The IDEAL study randomized 3,070 HIV-negative people with HCV type 1, a hard-to-treat strain of HCV, who had never before been on treatment to one of three groups. One group received the standard dose of PEG-Intron, 1.5 mcg/kg once per week, in combination with Schering Plough’s version of the drug ribavirin, sold as Rebetol. The dose of Rebetol used in this group varied, from 800 to 1,400 mg per day, depending on an individual patient’s weight. The second group received a lower dose of PEG-Intron, 1.0 mcg/kg once per week, also combined with Rebetol based on weight. The third group received Roche’s drug Pegasys (peginterferon alfa-2a) at 180 mcg per week, combined with their version of ribavirin, sold as Copegus, at a dose of either 1,000 or 1,200 mg per day, depending on body weight. All three groups took their treatment regimen for 48 weeks.

The effectiveness of the three different regimens was based on how many people maintained an undetectable HCV viral load for at least six months following the end of their course of treatment, also known as a sustained viral response (SVR).

Based on the results announced by Schering Plough, 40 percent of people who received the standard dose of PEG-Intron plus Rebetol achieved an SVR. This compared with 38 percent of people on the lower dose PEG-Intron plus Rebetol, and 41 percent of people on Pegasys plus Copegas achieving an SVR.

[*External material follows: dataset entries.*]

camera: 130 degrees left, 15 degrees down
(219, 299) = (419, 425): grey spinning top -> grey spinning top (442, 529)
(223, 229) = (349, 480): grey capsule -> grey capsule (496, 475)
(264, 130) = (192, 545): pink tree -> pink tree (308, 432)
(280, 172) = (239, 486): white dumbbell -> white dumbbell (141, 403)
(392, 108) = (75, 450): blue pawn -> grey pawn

The percentage of people who discontinued treatment due to side effects was also similar among the three groups, with a small advantage in favor of low-dose PEG-Intron. Among those receiving low-dose PEG-Intron, 10 percent discontinued treatment, compared with 13 percent in the higher-dose PEG-Intron and Pegasys groups.

Some media stories have reported that these data, which also gave the number of people whose HCV viral load came back after stopping treatment—called a relapse—prove that both low- and high-dose PEG-Intron were superior to Pegasys. Approximately 32 percent of people on the Pegasys combination experienced a relapse, compared with 24 percent of those receiving standard-dose PEG-Intron and 20 percent receiving low-dose PEG-Intron.

Based on the study design, however, it is not possible to compare PEG-Intron, at either dose, head to head with Pegasys. Writing in the January–March issue of Liver Health Today, Douglas Dieterich, MD, a professor of medicine at Mount Sinai Center in New York and a liver expert, writes, “[This] study enters dangerous territory with the addition of a third group of patients, which is intended to settle the question of which of two competing interferons—Peg-Intron or Pegasys—is ‘better.’ Although touted by the sponsoring company, Schering-Plough, as a head-to-head trial, this is really a misnomer.  IDEAL can't determine which drug is better because patients in the Pegasys (produced by Roche) arm receive a different ribavirin regimen than those in the Peg-Intron arm.  Not only do they receive a different starting dose of ribavirin, but the way ribavirin doses are reduced in the event a patient has side effects is also different.”